Pointing out that drugs that can address the issues of both obesity and diabetes, both increasing in India and today emerging as biggest risk factors for Covid also, could prove crucial, Dr V Mohan, the co-founder of Dr Mohan’s Diabetes Specialities Centre, a leading Chennai-headquartered chain of diabetes centres in the country, also points to the benefits of what he calls: “new class of compounds called GLP1 receptor analogue that works through the gut and not only stimulates the secretion of insulin from the pancreas but also suppresses glucagon hormone which raises the level of glucose (or sugar) in the blood. Plus, the other benefits including weight reduction.”
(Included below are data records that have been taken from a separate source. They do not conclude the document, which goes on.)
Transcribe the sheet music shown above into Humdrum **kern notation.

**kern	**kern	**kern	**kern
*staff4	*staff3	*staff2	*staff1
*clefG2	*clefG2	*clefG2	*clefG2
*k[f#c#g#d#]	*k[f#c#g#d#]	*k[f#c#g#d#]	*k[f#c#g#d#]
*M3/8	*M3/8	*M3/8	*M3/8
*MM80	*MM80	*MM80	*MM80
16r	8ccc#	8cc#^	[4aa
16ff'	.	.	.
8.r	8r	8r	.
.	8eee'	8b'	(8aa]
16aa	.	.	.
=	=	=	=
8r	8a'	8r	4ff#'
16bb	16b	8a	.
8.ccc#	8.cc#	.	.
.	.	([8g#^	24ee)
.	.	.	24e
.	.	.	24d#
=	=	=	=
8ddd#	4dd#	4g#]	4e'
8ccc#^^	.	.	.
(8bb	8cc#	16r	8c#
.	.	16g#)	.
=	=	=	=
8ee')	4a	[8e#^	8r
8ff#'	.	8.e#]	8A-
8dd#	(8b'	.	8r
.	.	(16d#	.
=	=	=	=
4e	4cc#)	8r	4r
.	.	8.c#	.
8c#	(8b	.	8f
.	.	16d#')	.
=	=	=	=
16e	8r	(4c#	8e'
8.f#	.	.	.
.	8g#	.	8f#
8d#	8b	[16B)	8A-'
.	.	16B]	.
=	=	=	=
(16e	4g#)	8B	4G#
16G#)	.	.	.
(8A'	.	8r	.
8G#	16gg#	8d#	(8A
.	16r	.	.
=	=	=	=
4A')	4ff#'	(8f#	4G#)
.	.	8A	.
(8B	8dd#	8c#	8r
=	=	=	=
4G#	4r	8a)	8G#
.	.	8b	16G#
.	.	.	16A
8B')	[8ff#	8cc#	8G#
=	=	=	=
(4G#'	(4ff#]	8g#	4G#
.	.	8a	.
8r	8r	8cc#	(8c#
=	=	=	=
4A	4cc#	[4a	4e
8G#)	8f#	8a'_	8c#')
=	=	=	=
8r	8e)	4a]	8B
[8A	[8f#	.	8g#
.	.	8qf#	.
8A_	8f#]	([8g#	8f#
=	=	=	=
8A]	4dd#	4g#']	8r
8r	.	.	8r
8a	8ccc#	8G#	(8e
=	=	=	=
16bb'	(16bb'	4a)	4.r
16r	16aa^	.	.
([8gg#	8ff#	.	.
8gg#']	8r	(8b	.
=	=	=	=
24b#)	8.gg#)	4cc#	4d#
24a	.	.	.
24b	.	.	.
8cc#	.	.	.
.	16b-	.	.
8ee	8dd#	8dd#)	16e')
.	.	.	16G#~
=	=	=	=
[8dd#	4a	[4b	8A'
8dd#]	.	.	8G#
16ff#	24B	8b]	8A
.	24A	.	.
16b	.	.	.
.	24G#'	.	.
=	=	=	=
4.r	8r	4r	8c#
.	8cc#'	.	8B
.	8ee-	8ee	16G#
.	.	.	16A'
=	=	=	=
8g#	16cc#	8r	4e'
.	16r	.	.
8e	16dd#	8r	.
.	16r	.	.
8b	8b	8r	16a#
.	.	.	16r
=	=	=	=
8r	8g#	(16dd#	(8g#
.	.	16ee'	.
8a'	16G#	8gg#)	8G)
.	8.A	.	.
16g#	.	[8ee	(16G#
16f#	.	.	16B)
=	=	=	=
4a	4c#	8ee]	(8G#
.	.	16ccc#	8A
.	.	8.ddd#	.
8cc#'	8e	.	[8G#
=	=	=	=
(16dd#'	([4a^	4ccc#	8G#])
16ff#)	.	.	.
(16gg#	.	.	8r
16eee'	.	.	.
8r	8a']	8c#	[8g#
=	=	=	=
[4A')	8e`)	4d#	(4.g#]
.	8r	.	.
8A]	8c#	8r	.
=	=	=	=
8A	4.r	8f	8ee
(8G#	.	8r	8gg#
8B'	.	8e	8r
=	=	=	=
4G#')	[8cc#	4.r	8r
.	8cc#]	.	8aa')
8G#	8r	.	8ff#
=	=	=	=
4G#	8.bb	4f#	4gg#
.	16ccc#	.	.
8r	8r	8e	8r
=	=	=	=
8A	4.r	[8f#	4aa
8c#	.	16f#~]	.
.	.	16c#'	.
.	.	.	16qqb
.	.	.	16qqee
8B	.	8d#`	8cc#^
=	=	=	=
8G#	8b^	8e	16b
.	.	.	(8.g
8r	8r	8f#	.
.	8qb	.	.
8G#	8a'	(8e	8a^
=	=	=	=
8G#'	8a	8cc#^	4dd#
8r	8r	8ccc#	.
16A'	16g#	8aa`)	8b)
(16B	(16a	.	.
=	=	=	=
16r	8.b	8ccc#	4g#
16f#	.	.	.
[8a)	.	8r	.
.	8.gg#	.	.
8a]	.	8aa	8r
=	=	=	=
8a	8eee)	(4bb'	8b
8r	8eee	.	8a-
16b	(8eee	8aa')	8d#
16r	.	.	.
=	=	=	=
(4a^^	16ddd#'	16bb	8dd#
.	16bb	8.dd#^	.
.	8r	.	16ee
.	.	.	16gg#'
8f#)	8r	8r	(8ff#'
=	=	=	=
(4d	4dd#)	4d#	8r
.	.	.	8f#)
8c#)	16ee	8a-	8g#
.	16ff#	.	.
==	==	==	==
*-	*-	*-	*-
But then, while the drug launch seems a much awaited one, it does not seem as the only focus area for Novo Nordisk, which according to Vikrant Shrotriya from the company, is keen to expand its overall footprint in India. For instance, in a year from now, he sees the company “having made couple of launches in diabetes, haemophilia (launch of Factor 13), build a stronger footprint in clinical trials, gain a strong foothold in R&D in India (with more than 2500 patients and 200 centres for clinical trial in India).” Novo Nordisk, he says, has “close to 57 per cent insulin market share in India by value and insulin contributes about over 80 per cent of Novo Nordisk’s business in India.” Globally, he says, “insulin contribution to Novo Nordisk business is also significant at 44 per cent of total business.”
This perhaps is significant considering that despite being a diabetes capital of the world, India’s share from a revenue perspective is still small at “between $ 200 million and $ 300 million” for the around $ 20 billion giant. But then, a virtual meeting with journalists from around the Novo Nordisk Lars Fruergaard Jørgensen President & Chief Executive Officer responding to a question from Financial Express Online sees India as an important country in Novo Nordisk’s scheme of things not just for medicines but also for its business and operations with over 4,000 employees in India and a global business services operations in India, which despite the challenges of pandemic-led lockdowns, kept the lights on.